Items
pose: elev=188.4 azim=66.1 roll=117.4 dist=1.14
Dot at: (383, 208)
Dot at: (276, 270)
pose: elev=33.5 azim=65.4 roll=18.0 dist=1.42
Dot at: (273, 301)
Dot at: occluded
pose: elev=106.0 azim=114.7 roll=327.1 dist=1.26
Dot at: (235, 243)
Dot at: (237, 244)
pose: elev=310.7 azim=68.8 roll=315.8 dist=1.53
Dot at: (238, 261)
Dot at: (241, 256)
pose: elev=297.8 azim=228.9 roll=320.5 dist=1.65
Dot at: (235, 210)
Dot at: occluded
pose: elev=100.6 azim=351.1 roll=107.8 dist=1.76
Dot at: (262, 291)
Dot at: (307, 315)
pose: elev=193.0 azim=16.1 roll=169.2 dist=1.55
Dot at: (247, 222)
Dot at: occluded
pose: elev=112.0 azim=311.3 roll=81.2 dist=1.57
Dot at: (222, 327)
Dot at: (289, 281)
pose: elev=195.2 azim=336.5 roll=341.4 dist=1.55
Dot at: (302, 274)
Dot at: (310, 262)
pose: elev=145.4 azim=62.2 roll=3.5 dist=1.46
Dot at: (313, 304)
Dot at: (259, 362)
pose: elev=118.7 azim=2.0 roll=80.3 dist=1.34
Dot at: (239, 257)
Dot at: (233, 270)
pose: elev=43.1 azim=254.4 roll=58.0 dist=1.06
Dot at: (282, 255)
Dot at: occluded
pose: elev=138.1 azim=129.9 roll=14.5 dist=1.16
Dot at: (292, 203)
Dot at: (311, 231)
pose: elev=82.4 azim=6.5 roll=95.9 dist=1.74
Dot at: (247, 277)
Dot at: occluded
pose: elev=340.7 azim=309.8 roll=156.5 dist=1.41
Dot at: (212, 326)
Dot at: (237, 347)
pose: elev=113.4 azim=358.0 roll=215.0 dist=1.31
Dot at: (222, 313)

Work to complete
Reproduce every line of the material above verbatim, keeping the original order and formatting.

Written solution
pose: elev=188.4 azim=66.1 roll=117.4 dist=1.14
Dot at: (383, 208)
Dot at: (276, 270)
pose: elev=33.5 azim=65.4 roll=18.0 dist=1.42
Dot at: (273, 301)
Dot at: occluded
pose: elev=106.0 azim=114.7 roll=327.1 dist=1.26
Dot at: (235, 243)
Dot at: (237, 244)
pose: elev=310.7 azim=68.8 roll=315.8 dist=1.53
Dot at: (238, 261)
Dot at: (241, 256)
pose: elev=297.8 azim=228.9 roll=320.5 dist=1.65
Dot at: (235, 210)
Dot at: occluded
pose: elev=100.6 azim=351.1 roll=107.8 dist=1.76
Dot at: (262, 291)
Dot at: (307, 315)
pose: elev=193.0 azim=16.1 roll=169.2 dist=1.55
Dot at: (247, 222)
Dot at: occluded
pose: elev=112.0 azim=311.3 roll=81.2 dist=1.57
Dot at: (222, 327)
Dot at: (289, 281)
pose: elev=195.2 azim=336.5 roll=341.4 dist=1.55
Dot at: (302, 274)
Dot at: (310, 262)
pose: elev=145.4 azim=62.2 roll=3.5 dist=1.46
Dot at: (313, 304)
Dot at: (259, 362)
pose: elev=118.7 azim=2.0 roll=80.3 dist=1.34
Dot at: (239, 257)
Dot at: (233, 270)
pose: elev=43.1 azim=254.4 roll=58.0 dist=1.06
Dot at: (282, 255)
Dot at: occluded
pose: elev=138.1 azim=129.9 roll=14.5 dist=1.16
Dot at: (292, 203)
Dot at: (311, 231)
pose: elev=82.4 azim=6.5 roll=95.9 dist=1.74
Dot at: (247, 277)
Dot at: occluded
pose: elev=340.7 azim=309.8 roll=156.5 dist=1.41
Dot at: (212, 326)
Dot at: (237, 347)
pose: elev=113.4 azim=358.0 roll=215.0 dist=1.31
Dot at: (222, 313)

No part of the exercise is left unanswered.